In a time of economic prosperity the electorate was nearly deadlocked over two candidates four years ago, but for more than two decades it has proved decidedly in favor of the ideas emanating from the right. After the election Democrats may blame Mr. Kerry for running an inept campaign, as they did Michael Dukakis and Al Gore. But to do so would be to fail to grasp why for the duration of the campaign the party was counting on the economy to stumble, the war to go badly or for a terrorist attack to turn public opinion against the president. Or why with less than two months from Election Day, the party's only remaining hope for victory was for Mr. Bush to stumble.

The Republican Party is extraordinarily lucky that Bill Clinton proved so feckless about the third way, else they'd be the Tories today.

Posted by Orrin Judd at September 15, 2004 6:46 PM

Nope -- Clinton's big successes, Welfare Reform and Nafta, were based on Rep ideas, not Dem ideas.

The Dems booted out ALL pro-life folk, both small gov't AND big gov't. In power, the Reps are discovering the joys of gov't handouts.

But love of America, land of the Free, home of the Brave, is far stronger among Reps than Dems.

The Dems have to decide if American soldiers are occupiers or liberators.

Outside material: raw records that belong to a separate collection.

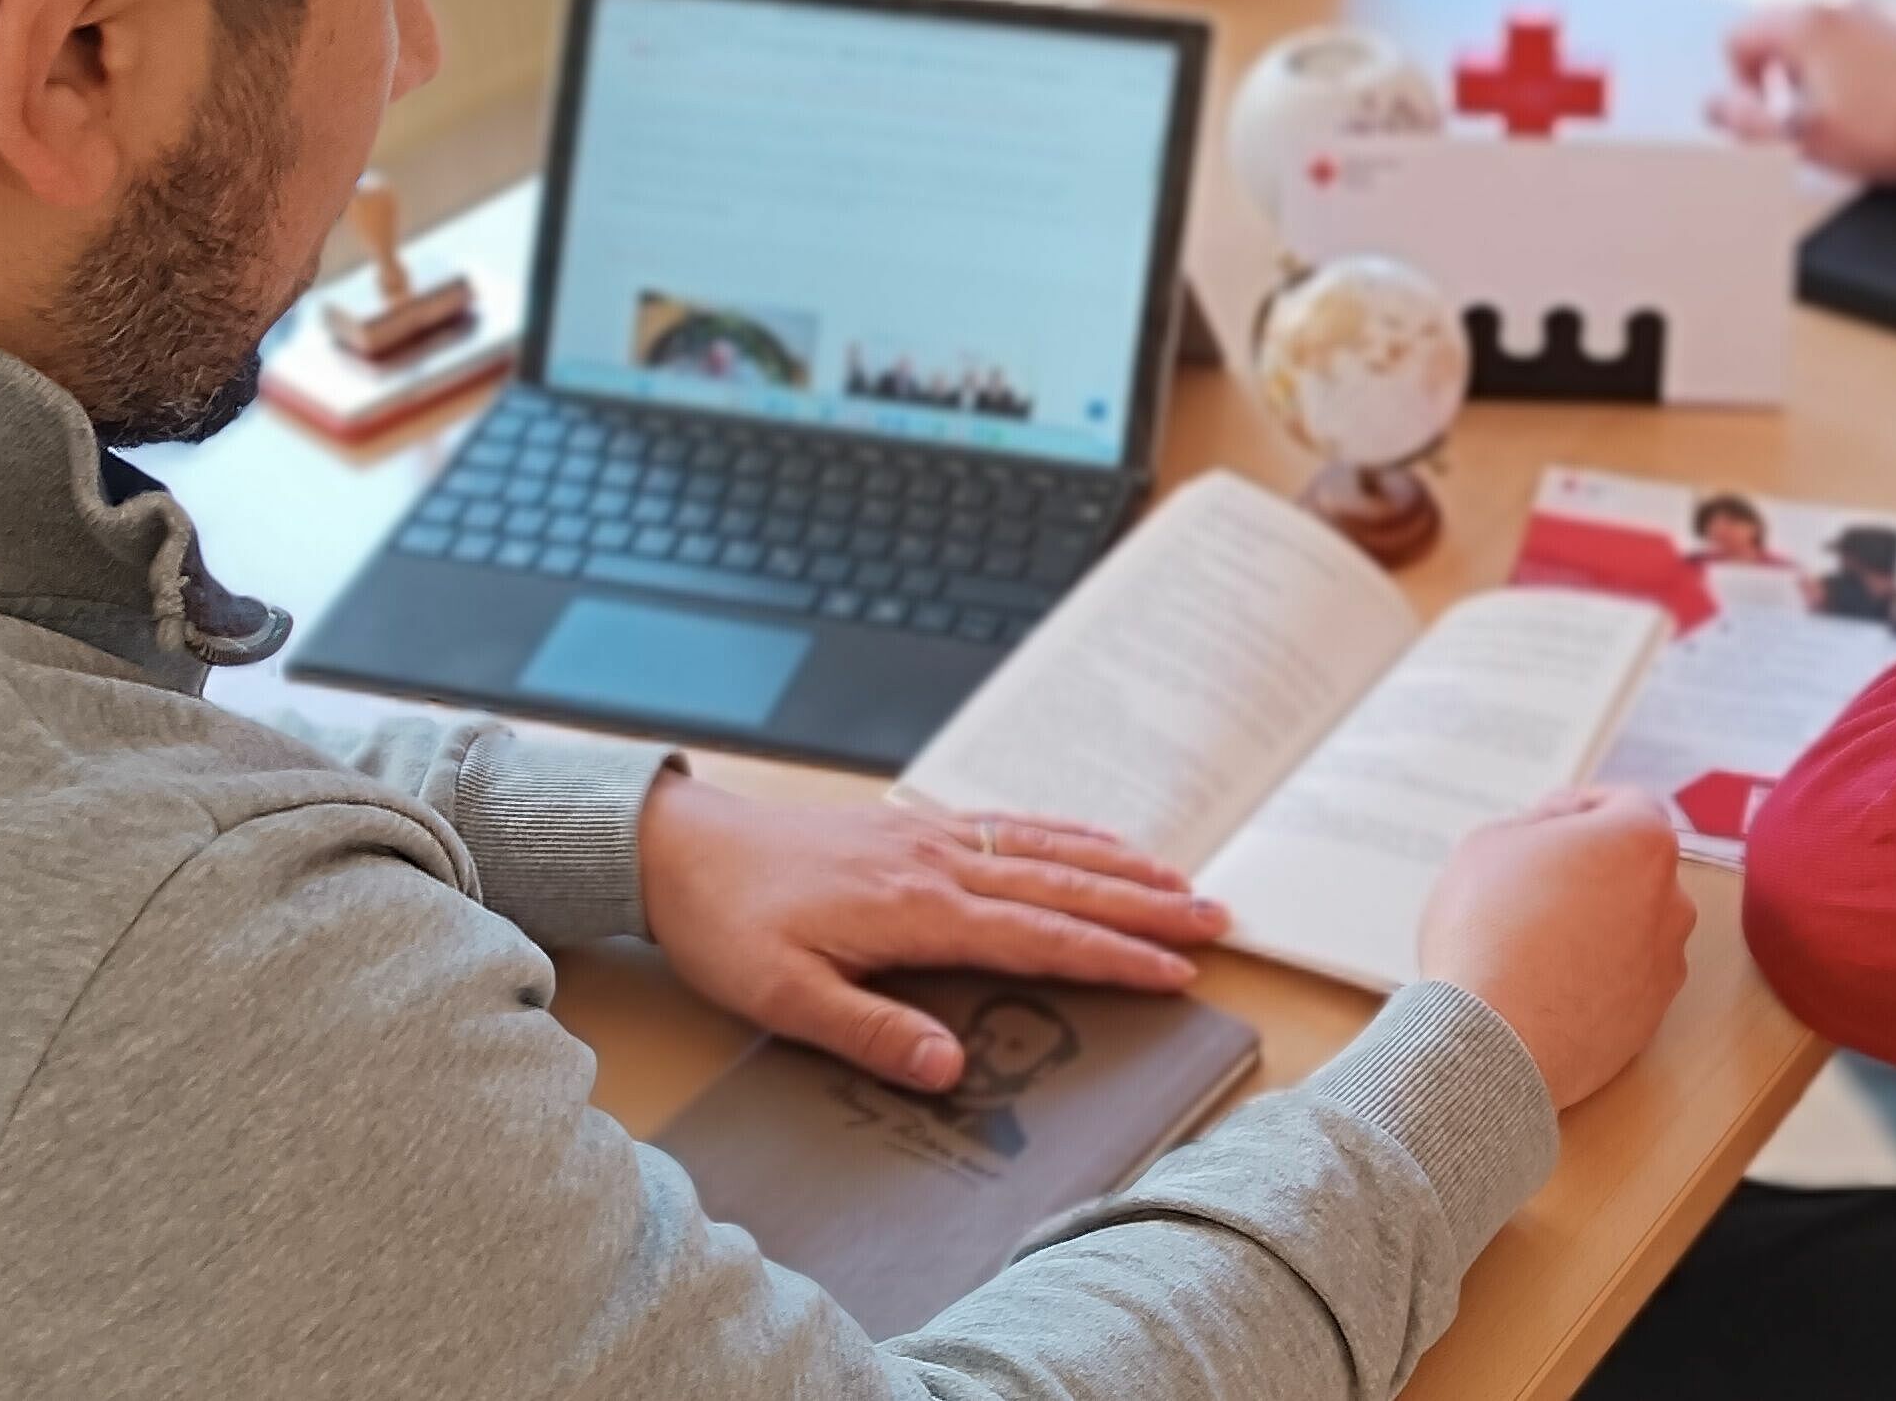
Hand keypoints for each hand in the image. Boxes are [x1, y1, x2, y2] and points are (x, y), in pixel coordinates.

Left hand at [638, 773, 1227, 1091]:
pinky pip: (1010, 825)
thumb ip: (871, 1032)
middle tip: (1217, 919)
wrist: (678, 848)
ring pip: (1047, 847)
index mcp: (917, 908)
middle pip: (1065, 883)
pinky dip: (1067, 832)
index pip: (1040, 935)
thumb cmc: (727, 925)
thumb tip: (951, 1070)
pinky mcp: (914, 825)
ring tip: (1183, 881)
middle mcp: (938, 863)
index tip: (1177, 972)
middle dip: (1146, 904)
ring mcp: (929, 836)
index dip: (1113, 956)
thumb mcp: (782, 997)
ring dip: (1120, 864)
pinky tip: (1095, 840)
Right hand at [1417, 786, 1693, 1109]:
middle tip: (1530, 881)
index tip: (1544, 826)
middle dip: (1589, 865)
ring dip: (1594, 920)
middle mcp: (1671, 901)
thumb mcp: (1492, 840)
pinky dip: (1595, 971)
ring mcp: (1665, 965)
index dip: (1580, 806)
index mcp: (1641, 843)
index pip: (1627, 803)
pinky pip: (1624, 976)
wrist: (1491, 1042)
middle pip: (1632, 866)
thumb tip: (1562, 829)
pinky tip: (1546, 982)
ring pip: (1631, 922)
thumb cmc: (1487, 929)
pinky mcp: (1650, 1020)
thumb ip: (1540, 821)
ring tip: (1533, 939)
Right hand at [1710, 0, 1895, 206]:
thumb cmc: (1893, 131)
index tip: (1767, 116)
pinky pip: (1842, 39)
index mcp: (1805, 22)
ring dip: (1805, 75)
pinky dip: (1837, 68)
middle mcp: (1834, 2)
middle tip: (1799, 119)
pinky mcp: (1893, 24)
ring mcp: (1868, 9)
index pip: (1736, 40)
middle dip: (1772, 78)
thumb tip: (1713, 105)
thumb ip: (1743, 119)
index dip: (1739, 86)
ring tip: (1834, 115)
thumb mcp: (1801, 136)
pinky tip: (1864, 105)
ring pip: (1808, 37)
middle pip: (1770, 34)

The Dem split on Iraq, war victory or law enforcement surrender, makes THEM the Tory party (split on EU).

Posted by: Tom Grey - Liberty Dad at September 16, 2004 7:59 AM

I agree with OJ. Clinton had a lot of potential to transform the Democrats back into the majority party, but squandered it.

It's just the Baby Boomer leadership. Their destruction of the party can only last so much longer. I've talked with a lot of young Democrats, we're all in agreement that the leadership is rotten and needs replacement at all levels. We'll come back, but it may take a decade.

Hopefully, the GOP won't flush the country down the toilet by turning us into the next Argentina by then.